## [Required work]
When you write out the listing, keep every character and omit the pictures.

*** Supplied information ***

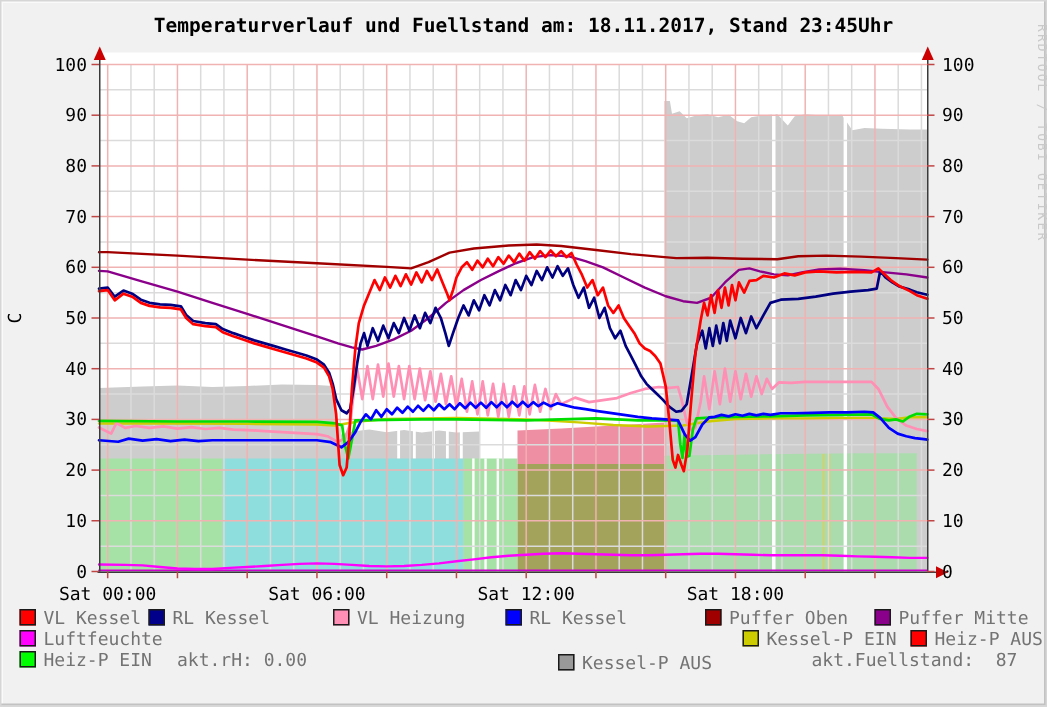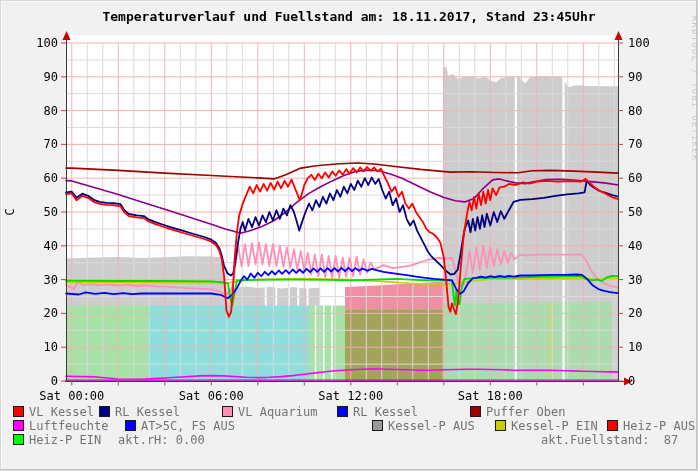--- a/index.html
+++ b/index.html
@@ -187,27 +187,27 @@
       </g>
     <text class="title" x="349" y="21" text-anchor="middle">Temperaturverlauf und Fuellstand am: 18.11.2017, Stand 23:45Uhr</text>
     <text class="ylab" transform="translate(14,212) rotate(-90)" text-anchor="middle">C</text>
     <text class="wm" transform="translate(692,16) rotate(90)">RRDTOOL / TOBI OETIKER</text>
   </svg>
 
   <div class="legend">
 
     <span class="li" style="left:13px;top:406px"><i class="sw" style="background: rgb(255, 0, 0);"></i><span>VL Kessel</span></span>
     <span class="li" style="left:99px;top:406px"><i class="sw" style="background: rgb(0, 0, 139);"></i><span>RL Kessel</span></span>
-    <span class="li" style="left:222px;top:406px"><i class="sw" style="background: rgb(255, 143, 180);"></i><span>VL Aquarium</span></span>
+    <span class="li" style="left:222px;top:406px"><i class="sw" style="background: rgb(255, 143, 180);"></i><span>VL Heizung</span></span>
     <span class="li" style="left:337px;top:406px"><i class="sw" style="background: rgb(0, 0, 255);"></i><span>RL Kessel</span></span>
     <span class="li" style="left:470px;top:406px"><i class="sw" style="background: rgb(160, 0, 0);"></i><span>Puffer Oben</span></span>
+    <span class="li" style="left:583px;top:406px"><i class="sw" style="background: rgb(139, 0, 139);"></i><span>Puffer Mitte</span></span>
 
     <span class="li" style="left:13px;top:420px"><i class="sw" style="background: rgb(255, 0, 255);"></i><span>Luftfeuchte</span></span>
-    <span class="li" style="left:125px;top:420px"><i class="sw" style="background: rgb(0, 0, 255);"></i><span>AT&gt;5C, FS AUS</span></span>
-    <span class="li" style="left:372px;top:420px"><i class="sw" style="background: rgb(153, 153, 153);"></i><span>Kessel-P AUS</span></span>
+    <span class="li" style="left:372px;top:436px"><i class="sw" style="background: rgb(153, 153, 153);"></i><span>Kessel-P AUS</span></span>
     <span class="li" style="left:495px;top:420px"><i class="sw" style="background: rgb(204, 204, 0);"></i><span>Kessel-P EIN</span></span>
     <span class="li" style="left:607px;top:420px"><i class="sw" style="background: rgb(255, 0, 0);"></i><span>Heiz-P AUS</span></span>
 
     <span class="li" style="left:13px;top:434px"><i class="sw" style="background: rgb(0, 255, 0);"></i><span>Heiz-P EIN</span></span>
     <span class="li" style="left:118px;top:434px">akt.rH: 0.00</span>
     <span class="li" style="left:541px;top:434px">akt.Fuellstand:  87</span>
 
   </div>
 
 </div>

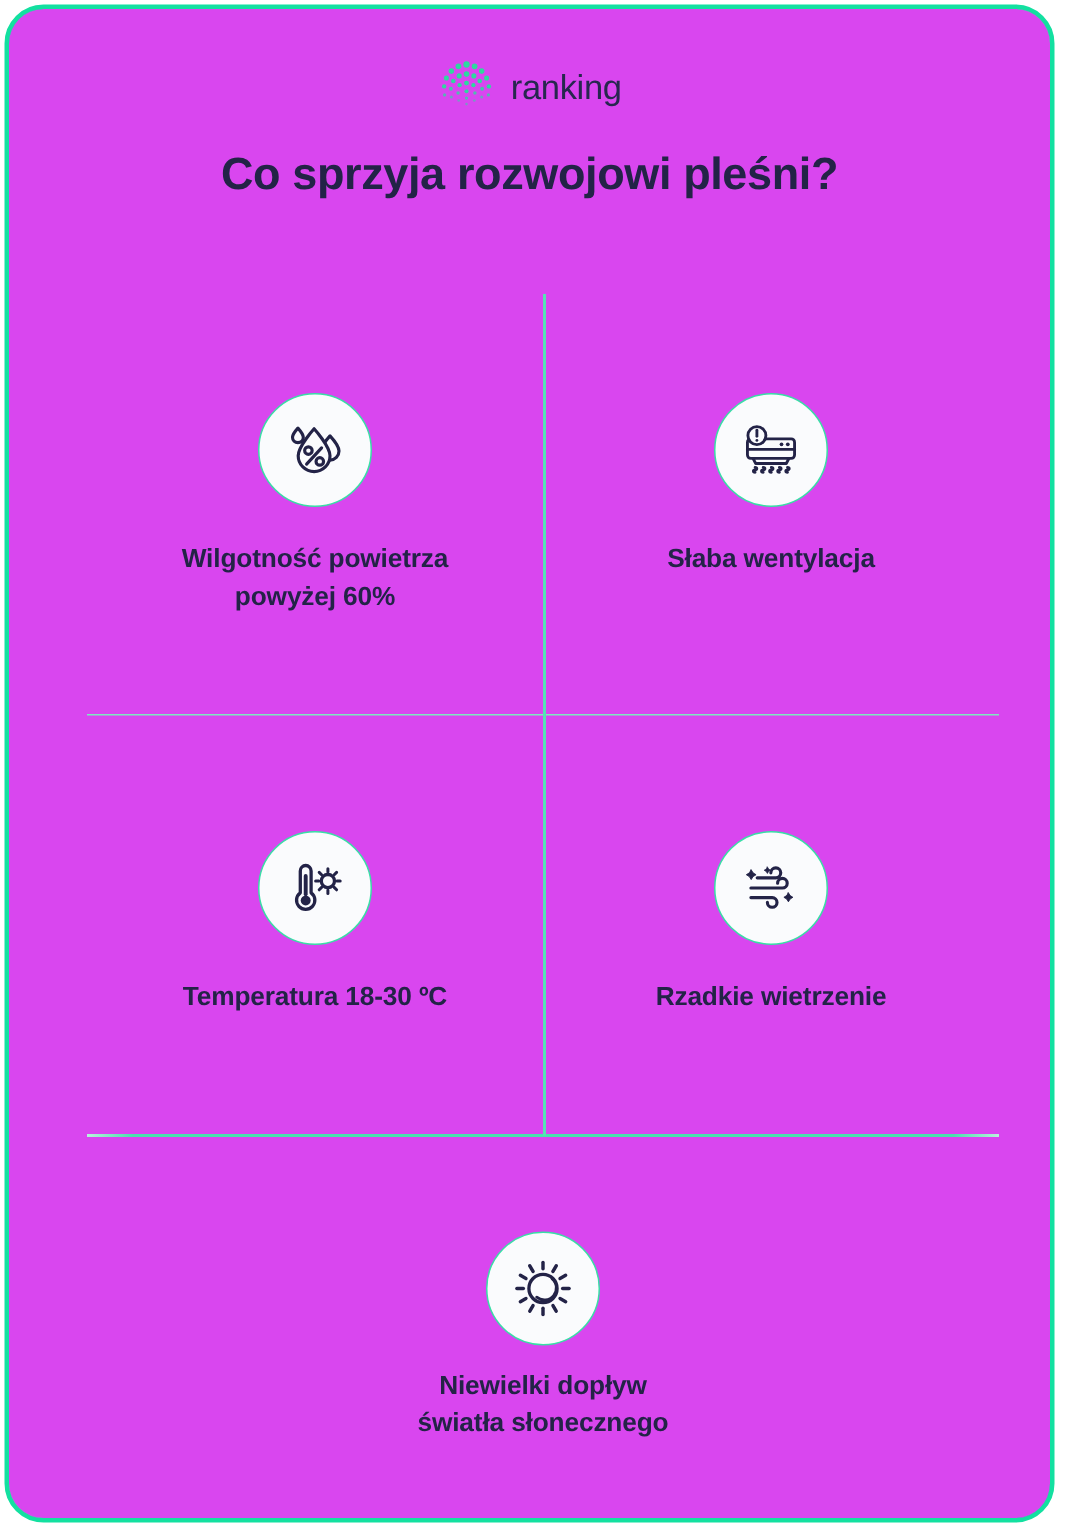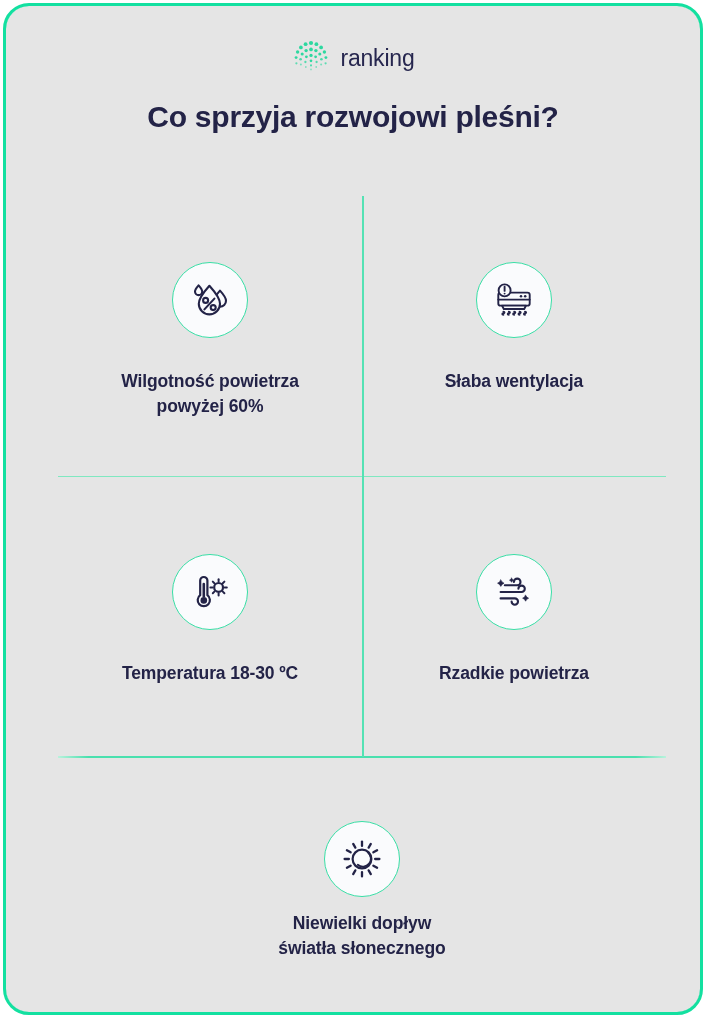--- a/index.html
+++ b/index.html
@@ -15,21 +15,21 @@
   }
 
   
   #infographic-card {
     position: absolute;
     left: 3px;
     top: 3px;
     width: 700px;   
     height: 1012px;
     box-sizing: border-box;
-    background: #e5e5e5;
+    background: #d946ef;
     border: 3px solid #13e0a0;
     border-radius: 26px;
     overflow: hidden;
   }
   #card-gradient-border {
     position: absolute;
     inset: -3px;
     border-radius: 26px;
     padding: 3px;
     background: linear-gradient(135deg, #00f0a8 0%, #2fe3a4 25%, #49e8b2 55%, #12dd9c 100%);
@@ -113,21 +113,21 @@
     border-color: #39dfa6;
     background: #fafbfd;
     display: flex;
     align-items: center;
     justify-content: center;
     box-sizing: border-box;
   }
   .icon-circle svg { display: block; }
 
   .feature-label {
-    margin-top: 31px;
+    margin-top: 22px;
     text-align: center;
     font-size: 17.5px;
     font-weight: 700;
     color: #232347;
     line-height: 1.45;
     letter-spacing: -0.1px;
     white-space: pre-line;
   }
   #cell-sunlight .feature-label { margin-top: 14px; }
 </style>
@@ -269,21 +269,21 @@
           <path d="M9.6 23.0h21.0a3.2 3.2 0 1 0 -3.2 -3.2"></path>
 
           <path d="M9.6 29.4h14.2a3.2 3.2 0 1 1 -3.2 3.2"></path>
 
           <path d="M9.8 10.9l1.25 2.0 2.0 1.25 -2.0 1.25 -1.25 2.0 -1.25 -2.0 -2.0 -1.25 2.0 -1.25z" fill="#232347" stroke-width="0.6"></path>
           <path d="M34.6 26.2l1.15 1.85 1.85 1.15 -1.85 1.15 -1.15 1.85 -1.15 -1.85 -1.85 -1.15 1.85 -1.15z" fill="#232347" stroke-width="0.6"></path>
           <path d="M20.6 9.0l0.8 1.35 1.35 0.8 -1.35 0.8 -0.8 1.35 -0.8 -1.35 -1.35 -0.8 1.35 -0.8z" fill="#232347" stroke-width="0.5"></path>
         </svg>
       </span>
     </div>
-    <div class="feature-label">Rzadkie powietrza</div>
+    <div class="feature-label">Rzadkie wietrzenie</div>
   </div>
 
   <div class="feature-cell" id="cell-sunlight">
     <div class="icon-circle">
       <span>
         <svg width="46" height="46" viewBox="0 0 46 46" fill="none" stroke="#232347" stroke-width="2.2" stroke-linecap="round" stroke-linejoin="round">
           <circle cx="23" cy="23" r="9.4" fill="#fafbfd"></circle>
 
           <path d="M29.0 16.4a8.0 8.0 0 0 1 -10.2 12.4" stroke-width="1.9"></path>
           <g stroke-width="2.3">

*** End of Supplied information ***

## [Task result]
--- a/index.html
+++ b/index.html
@@ -187,27 +187,27 @@
       </g>
     <text class="title" x="349" y="21" text-anchor="middle">Temperaturverlauf und Fuellstand am: 18.11.2017, Stand 23:45Uhr</text>
     <text class="ylab" transform="translate(14,212) rotate(-90)" text-anchor="middle">C</text>
     <text class="wm" transform="translate(692,16) rotate(90)">RRDTOOL / TOBI OETIKER</text>
   </svg>
 
   <div class="legend">
 
     <span class="li" style="left:13px;top:406px"><i class="sw" style="background: rgb(255, 0, 0);"></i><span>VL Kessel</span></span>
     <span class="li" style="left:99px;top:406px"><i class="sw" style="background: rgb(0, 0, 139);"></i><span>RL Kessel</span></span>
-    <span class="li" style="left:222px;top:406px"><i class="sw" style="background: rgb(255, 143, 180);"></i><span>VL Aquarium</span></span>
+    <span class="li" style="left:222px;top:406px"><i class="sw" style="background: rgb(255, 143, 180);"></i><span>VL Heizung</span></span>
     <span class="li" style="left:337px;top:406px"><i class="sw" style="background: rgb(0, 0, 255);"></i><span>RL Kessel</span></span>
     <span class="li" style="left:470px;top:406px"><i class="sw" style="background: rgb(160, 0, 0);"></i><span>Puffer Oben</span></span>
+    <span class="li" style="left:583px;top:406px"><i class="sw" style="background: rgb(139, 0, 139);"></i><span>Puffer Mitte</span></span>
 
     <span class="li" style="left:13px;top:420px"><i class="sw" style="background: rgb(255, 0, 255);"></i><span>Luftfeuchte</span></span>
-    <span class="li" style="left:125px;top:420px"><i class="sw" style="background: rgb(0, 0, 255);"></i><span>AT&gt;5C, FS AUS</span></span>
-    <span class="li" style="left:372px;top:420px"><i class="sw" style="background: rgb(153, 153, 153);"></i><span>Kessel-P AUS</span></span>
+    <span class="li" style="left:372px;top:436px"><i class="sw" style="background: rgb(153, 153, 153);"></i><span>Kessel-P AUS</span></span>
     <span class="li" style="left:495px;top:420px"><i class="sw" style="background: rgb(204, 204, 0);"></i><span>Kessel-P EIN</span></span>
     <span class="li" style="left:607px;top:420px"><i class="sw" style="background: rgb(255, 0, 0);"></i><span>Heiz-P AUS</span></span>
 
     <span class="li" style="left:13px;top:434px"><i class="sw" style="background: rgb(0, 255, 0);"></i><span>Heiz-P EIN</span></span>
     <span class="li" style="left:118px;top:434px">akt.rH: 0.00</span>
     <span class="li" style="left:541px;top:434px">akt.Fuellstand:  87</span>
 
   </div>
 
 </div>

--- a/index.html
+++ b/index.html
@@ -15,21 +15,21 @@
   }
 
   
   #infographic-card {
     position: absolute;
     left: 3px;
     top: 3px;
     width: 700px;   
     height: 1012px;
     box-sizing: border-box;
-    background: #e5e5e5;
+    background: #d946ef;
     border: 3px solid #13e0a0;
     border-radius: 26px;
     overflow: hidden;
   }
   #card-gradient-border {
     position: absolute;
     inset: -3px;
     border-radius: 26px;
     padding: 3px;
     background: linear-gradient(135deg, #00f0a8 0%, #2fe3a4 25%, #49e8b2 55%, #12dd9c 100%);
@@ -113,21 +113,21 @@
     border-color: #39dfa6;
     background: #fafbfd;
     display: flex;
     align-items: center;
     justify-content: center;
     box-sizing: border-box;
   }
   .icon-circle svg { display: block; }
 
   .feature-label {
-    margin-top: 31px;
+    margin-top: 22px;
     text-align: center;
     font-size: 17.5px;
     font-weight: 700;
     color: #232347;
     line-height: 1.45;
     letter-spacing: -0.1px;
     white-space: pre-line;
   }
   #cell-sunlight .feature-label { margin-top: 14px; }
 </style>
@@ -269,21 +269,21 @@
           <path d="M9.6 23.0h21.0a3.2 3.2 0 1 0 -3.2 -3.2"></path>
 
           <path d="M9.6 29.4h14.2a3.2 3.2 0 1 1 -3.2 3.2"></path>
 
           <path d="M9.8 10.9l1.25 2.0 2.0 1.25 -2.0 1.25 -1.25 2.0 -1.25 -2.0 -2.0 -1.25 2.0 -1.25z" fill="#232347" stroke-width="0.6"></path>
           <path d="M34.6 26.2l1.15 1.85 1.85 1.15 -1.85 1.15 -1.15 1.85 -1.15 -1.85 -1.85 -1.15 1.85 -1.15z" fill="#232347" stroke-width="0.6"></path>
           <path d="M20.6 9.0l0.8 1.35 1.35 0.8 -1.35 0.8 -0.8 1.35 -0.8 -1.35 -1.35 -0.8 1.35 -0.8z" fill="#232347" stroke-width="0.5"></path>
         </svg>
       </span>
     </div>
-    <div class="feature-label">Rzadkie powietrza</div>
+    <div class="feature-label">Rzadkie wietrzenie</div>
   </div>
 
   <div class="feature-cell" id="cell-sunlight">
     <div class="icon-circle">
       <span>
         <svg width="46" height="46" viewBox="0 0 46 46" fill="none" stroke="#232347" stroke-width="2.2" stroke-linecap="round" stroke-linejoin="round">
           <circle cx="23" cy="23" r="9.4" fill="#fafbfd"></circle>
 
           <path d="M29.0 16.4a8.0 8.0 0 0 1 -10.2 12.4" stroke-width="1.9"></path>
           <g stroke-width="2.3">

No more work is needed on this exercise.